With Pulse, when a client’s portfolio breaches a concentration limit, a tax-loss harvesting opportunity emerges, or a market event affects a specific holding, the wealth manager is notified, with the event automatically evaluated against that client’s specific portfolio, constraints, and history and delivered with a clear suggestion on how to take action. Teams can review the suggestions within the Vestmark platform and act in a single click. What previously required hours of manual analysis now happens in seconds within a single workflow, with human-in-the-loop controls preserving advisor oversight and final decision-making authority. 

WealthReach 

WealthReach, an organic growth platform built for registered investment advisors (RIAs) and wealth management firms, today announced the launch of Living Sites, a new category of advisor website that continuously updates to help firms get found online, drive qualified traffic and book new appointments. Unlike legacy templated subscription sites that share the same generic content and expensive custom builds that quickly become outdated, every Living Site is 100% original and constantly evolving. This adaptability allows Living Sites to compound in performance and grow more visible and effective every week as they respond to how prospects search on Google, ChatGPT, Claude and Gemini. 

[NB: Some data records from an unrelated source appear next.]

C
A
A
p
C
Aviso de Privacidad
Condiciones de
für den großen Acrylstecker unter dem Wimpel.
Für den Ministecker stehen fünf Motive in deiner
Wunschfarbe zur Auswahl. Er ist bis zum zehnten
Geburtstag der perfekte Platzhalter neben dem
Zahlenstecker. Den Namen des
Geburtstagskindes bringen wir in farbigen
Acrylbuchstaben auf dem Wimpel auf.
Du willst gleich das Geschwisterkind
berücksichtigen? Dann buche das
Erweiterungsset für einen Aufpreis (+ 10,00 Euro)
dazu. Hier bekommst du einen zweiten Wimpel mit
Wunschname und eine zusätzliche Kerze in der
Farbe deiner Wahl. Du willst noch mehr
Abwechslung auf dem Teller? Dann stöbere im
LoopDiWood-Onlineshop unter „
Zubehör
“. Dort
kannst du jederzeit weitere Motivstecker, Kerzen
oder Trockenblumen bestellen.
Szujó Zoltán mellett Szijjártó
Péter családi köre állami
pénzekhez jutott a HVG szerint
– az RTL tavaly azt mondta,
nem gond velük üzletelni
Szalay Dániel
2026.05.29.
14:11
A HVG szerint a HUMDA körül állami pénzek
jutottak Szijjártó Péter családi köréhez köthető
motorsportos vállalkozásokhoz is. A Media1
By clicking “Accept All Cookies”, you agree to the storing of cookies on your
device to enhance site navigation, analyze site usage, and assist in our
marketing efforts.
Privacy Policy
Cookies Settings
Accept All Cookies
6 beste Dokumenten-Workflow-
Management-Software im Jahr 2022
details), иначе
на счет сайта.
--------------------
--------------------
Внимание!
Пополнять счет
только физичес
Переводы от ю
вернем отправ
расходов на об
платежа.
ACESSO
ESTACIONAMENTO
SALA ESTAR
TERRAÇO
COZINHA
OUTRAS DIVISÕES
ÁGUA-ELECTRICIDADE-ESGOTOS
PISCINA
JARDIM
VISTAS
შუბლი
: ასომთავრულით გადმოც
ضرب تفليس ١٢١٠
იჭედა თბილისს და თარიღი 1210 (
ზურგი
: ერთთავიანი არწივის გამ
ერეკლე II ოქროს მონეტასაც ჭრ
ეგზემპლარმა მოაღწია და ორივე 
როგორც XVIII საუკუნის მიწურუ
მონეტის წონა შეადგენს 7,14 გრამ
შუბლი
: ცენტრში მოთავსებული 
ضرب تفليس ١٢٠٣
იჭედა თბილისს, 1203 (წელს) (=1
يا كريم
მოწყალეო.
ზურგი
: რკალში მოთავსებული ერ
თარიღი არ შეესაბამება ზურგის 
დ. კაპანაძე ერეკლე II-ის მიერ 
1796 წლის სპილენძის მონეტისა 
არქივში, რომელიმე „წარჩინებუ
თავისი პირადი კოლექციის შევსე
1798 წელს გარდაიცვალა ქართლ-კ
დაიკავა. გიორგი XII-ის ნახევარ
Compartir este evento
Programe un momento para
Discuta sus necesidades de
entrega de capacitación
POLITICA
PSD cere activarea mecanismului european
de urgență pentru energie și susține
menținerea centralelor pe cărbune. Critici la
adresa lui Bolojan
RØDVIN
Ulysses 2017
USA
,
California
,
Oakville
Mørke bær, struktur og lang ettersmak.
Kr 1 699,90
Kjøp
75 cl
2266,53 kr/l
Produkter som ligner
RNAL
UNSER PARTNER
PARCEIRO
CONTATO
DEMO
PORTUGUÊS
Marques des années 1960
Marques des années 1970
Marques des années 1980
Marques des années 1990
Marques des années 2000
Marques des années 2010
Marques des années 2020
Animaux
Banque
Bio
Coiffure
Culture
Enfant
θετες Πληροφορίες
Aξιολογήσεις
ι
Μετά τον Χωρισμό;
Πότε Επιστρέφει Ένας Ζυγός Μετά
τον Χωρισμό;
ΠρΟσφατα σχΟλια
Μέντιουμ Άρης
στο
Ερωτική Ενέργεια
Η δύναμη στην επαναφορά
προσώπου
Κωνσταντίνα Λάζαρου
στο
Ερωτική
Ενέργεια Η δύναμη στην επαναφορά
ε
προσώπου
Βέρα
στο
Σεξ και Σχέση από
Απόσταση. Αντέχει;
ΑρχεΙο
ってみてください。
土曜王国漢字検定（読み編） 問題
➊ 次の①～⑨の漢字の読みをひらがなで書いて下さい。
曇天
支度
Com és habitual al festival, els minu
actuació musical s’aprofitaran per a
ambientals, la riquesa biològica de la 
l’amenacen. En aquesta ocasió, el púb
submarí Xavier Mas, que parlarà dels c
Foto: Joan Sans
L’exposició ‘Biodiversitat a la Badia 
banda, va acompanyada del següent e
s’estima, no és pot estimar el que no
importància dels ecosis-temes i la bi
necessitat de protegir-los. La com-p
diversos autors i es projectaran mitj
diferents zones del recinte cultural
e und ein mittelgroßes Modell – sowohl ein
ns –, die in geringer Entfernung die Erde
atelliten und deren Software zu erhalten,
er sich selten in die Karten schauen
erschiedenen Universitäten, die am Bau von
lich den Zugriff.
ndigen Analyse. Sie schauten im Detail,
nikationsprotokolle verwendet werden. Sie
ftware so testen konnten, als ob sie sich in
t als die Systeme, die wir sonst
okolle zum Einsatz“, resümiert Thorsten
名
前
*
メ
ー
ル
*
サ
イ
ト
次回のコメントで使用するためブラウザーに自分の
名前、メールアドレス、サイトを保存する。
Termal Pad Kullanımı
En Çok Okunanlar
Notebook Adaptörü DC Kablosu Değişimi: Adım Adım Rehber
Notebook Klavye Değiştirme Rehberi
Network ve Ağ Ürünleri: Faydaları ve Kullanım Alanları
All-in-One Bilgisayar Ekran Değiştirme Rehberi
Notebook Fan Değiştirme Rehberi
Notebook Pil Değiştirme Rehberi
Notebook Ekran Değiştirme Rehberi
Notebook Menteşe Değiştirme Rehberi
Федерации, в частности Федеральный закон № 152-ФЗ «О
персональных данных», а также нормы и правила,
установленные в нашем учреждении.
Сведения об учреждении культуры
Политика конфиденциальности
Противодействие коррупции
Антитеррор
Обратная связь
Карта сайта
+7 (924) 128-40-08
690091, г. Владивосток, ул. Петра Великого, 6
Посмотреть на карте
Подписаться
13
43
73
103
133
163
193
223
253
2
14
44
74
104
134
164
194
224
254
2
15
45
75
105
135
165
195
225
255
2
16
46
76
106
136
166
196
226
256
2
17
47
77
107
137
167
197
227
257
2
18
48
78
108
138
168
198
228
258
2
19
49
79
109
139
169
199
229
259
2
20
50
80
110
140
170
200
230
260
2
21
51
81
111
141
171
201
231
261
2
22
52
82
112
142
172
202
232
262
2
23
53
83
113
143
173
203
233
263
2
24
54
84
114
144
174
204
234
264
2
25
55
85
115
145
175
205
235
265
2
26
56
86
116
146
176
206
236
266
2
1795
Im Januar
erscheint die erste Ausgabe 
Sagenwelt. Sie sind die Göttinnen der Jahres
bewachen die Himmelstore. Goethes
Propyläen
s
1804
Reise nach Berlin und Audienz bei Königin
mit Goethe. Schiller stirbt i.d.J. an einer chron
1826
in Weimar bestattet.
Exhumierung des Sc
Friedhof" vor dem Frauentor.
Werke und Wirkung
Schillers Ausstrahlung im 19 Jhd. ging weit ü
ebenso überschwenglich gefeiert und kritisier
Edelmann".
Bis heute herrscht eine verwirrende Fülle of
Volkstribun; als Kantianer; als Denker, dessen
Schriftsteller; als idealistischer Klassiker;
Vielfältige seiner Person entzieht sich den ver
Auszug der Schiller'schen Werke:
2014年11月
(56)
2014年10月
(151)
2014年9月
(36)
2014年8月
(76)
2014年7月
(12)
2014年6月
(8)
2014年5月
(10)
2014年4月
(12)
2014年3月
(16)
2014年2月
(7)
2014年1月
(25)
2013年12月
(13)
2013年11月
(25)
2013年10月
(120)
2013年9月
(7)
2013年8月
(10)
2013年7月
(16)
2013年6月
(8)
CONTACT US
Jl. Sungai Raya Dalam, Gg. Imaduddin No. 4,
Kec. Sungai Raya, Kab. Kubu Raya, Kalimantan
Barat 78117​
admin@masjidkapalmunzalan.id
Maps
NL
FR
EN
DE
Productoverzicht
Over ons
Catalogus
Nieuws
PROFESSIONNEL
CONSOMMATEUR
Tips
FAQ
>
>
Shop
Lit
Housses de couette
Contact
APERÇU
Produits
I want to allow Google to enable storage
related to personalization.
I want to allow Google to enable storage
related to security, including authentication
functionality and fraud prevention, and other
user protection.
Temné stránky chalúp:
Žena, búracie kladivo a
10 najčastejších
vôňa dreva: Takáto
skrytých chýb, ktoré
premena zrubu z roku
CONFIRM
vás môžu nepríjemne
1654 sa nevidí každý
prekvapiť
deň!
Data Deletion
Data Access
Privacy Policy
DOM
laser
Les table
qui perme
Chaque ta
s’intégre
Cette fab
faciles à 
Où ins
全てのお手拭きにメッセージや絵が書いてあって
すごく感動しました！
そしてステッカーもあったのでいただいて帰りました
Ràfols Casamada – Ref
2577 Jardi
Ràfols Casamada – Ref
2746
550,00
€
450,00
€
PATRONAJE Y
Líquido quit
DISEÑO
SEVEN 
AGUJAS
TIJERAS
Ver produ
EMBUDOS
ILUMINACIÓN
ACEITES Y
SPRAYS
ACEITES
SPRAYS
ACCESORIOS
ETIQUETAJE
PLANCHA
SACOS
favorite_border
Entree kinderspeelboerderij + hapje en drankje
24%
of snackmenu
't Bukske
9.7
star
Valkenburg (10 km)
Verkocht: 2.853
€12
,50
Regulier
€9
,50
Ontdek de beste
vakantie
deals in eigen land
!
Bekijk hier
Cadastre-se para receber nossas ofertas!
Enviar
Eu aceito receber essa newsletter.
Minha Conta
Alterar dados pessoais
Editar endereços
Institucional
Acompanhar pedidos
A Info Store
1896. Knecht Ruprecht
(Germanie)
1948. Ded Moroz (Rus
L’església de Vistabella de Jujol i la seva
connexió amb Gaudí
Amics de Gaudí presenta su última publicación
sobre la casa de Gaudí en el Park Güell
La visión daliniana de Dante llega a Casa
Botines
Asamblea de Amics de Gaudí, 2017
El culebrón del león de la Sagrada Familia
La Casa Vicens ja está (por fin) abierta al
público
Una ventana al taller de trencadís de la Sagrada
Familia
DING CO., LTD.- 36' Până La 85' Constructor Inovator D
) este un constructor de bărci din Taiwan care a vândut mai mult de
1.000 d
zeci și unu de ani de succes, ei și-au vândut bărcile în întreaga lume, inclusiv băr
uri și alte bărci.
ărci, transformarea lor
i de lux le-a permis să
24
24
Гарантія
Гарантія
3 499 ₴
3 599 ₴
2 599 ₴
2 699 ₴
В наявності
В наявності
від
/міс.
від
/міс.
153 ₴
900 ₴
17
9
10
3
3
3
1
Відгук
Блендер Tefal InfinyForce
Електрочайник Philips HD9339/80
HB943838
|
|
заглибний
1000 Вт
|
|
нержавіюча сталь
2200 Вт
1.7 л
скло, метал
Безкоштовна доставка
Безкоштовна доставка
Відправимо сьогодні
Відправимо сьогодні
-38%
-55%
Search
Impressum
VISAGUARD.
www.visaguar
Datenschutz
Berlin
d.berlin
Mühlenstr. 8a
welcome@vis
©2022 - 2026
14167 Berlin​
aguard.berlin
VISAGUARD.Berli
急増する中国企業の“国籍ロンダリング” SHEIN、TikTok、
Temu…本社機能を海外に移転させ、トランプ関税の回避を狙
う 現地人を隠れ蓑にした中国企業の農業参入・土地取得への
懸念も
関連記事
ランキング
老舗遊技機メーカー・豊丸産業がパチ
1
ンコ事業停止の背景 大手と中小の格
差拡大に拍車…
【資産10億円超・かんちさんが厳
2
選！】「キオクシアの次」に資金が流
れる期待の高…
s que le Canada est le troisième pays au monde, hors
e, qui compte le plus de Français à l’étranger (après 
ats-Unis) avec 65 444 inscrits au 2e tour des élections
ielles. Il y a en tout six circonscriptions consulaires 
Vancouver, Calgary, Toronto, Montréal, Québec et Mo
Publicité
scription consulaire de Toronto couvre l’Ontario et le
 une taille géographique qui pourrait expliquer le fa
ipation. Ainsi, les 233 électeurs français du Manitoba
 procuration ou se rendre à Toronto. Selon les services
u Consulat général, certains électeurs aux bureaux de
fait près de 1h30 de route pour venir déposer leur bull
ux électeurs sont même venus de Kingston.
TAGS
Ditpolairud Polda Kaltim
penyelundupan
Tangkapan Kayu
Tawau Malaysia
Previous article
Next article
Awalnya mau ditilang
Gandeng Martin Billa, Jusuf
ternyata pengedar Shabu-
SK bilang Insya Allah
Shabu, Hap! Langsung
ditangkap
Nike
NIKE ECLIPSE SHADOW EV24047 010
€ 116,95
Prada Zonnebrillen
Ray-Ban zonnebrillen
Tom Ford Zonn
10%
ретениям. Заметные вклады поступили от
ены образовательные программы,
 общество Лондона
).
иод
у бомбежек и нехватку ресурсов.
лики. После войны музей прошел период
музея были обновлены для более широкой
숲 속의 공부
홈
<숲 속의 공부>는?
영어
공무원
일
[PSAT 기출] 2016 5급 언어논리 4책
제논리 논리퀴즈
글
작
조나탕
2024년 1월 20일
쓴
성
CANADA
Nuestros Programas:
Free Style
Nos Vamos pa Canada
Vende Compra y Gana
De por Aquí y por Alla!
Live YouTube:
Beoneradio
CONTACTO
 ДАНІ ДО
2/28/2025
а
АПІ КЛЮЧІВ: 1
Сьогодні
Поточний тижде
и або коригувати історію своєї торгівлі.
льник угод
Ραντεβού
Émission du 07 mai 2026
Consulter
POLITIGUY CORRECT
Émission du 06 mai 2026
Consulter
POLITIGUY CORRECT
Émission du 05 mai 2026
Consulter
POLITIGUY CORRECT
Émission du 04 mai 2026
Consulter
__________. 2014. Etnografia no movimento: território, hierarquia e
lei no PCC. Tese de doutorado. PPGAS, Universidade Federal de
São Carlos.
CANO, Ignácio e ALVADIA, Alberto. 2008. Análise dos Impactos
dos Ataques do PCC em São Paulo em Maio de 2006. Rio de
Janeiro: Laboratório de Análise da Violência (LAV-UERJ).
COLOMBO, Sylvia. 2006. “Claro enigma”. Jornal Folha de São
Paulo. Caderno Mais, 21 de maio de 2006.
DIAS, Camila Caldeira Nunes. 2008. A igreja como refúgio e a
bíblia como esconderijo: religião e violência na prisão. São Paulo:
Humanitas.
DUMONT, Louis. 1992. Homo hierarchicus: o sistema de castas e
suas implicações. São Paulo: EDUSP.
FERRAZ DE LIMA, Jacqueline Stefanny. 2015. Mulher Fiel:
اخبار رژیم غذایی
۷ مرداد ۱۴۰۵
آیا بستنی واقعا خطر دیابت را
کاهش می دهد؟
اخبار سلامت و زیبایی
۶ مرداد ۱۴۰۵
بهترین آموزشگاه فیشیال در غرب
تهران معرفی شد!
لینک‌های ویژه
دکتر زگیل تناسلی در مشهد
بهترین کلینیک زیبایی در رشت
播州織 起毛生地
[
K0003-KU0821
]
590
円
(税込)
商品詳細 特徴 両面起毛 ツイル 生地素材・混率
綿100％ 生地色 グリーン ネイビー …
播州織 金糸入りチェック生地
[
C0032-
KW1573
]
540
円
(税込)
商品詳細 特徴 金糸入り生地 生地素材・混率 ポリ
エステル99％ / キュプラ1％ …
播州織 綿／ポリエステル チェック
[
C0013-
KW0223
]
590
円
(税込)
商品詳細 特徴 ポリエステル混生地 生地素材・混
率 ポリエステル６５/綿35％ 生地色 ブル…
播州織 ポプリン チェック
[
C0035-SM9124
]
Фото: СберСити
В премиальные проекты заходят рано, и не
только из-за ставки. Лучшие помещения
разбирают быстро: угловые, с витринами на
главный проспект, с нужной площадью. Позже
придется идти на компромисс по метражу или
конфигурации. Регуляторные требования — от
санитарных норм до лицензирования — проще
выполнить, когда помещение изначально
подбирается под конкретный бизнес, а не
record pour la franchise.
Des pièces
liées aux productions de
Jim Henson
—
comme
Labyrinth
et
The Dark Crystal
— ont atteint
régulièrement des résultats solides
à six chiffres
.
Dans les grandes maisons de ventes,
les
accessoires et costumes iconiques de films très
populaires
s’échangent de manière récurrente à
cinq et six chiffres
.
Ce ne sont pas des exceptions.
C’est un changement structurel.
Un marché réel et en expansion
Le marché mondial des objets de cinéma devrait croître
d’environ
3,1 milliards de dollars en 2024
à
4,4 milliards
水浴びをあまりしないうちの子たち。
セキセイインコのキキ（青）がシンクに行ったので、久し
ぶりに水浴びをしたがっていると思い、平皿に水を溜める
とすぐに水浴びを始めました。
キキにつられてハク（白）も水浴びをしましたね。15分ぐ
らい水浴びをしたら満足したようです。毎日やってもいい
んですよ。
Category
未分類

WealthReach conducted more than 30,000 audits of RIA websites and found that the industry’s two dominant website models share the same fundamental failure: both are missing the basic technical foundations that determine whether a site ranks at all. The majority of sites audited had missing or duplicate meta descriptions, broken header structures and thin content—failing the search engine optimization (SEO) and answer engine optimization (AEO) basics that Google and AI engines require to surface a firm over its competitors. In effect, this reflects false advertising from legacy providers and marketing firms where advisors are promised a website that delivers, yet remains invisible where prospects are searching. 

Templated subscription providers compound that failure with a second one, shipping thousands of advisors essentially the same cookie-cutter content so search and AI engines have no basis to surface one firm over another. Advisors are sold an “SEO-optimized” website that’s invisible online unless a prospect searches for the firm by name. Custom builds costing $25,000 or more present the opposite problem, with polished design and original copy that looks great on launch day, but often sit untouched for years while search behavior, client needs and the competitive landscape change every week.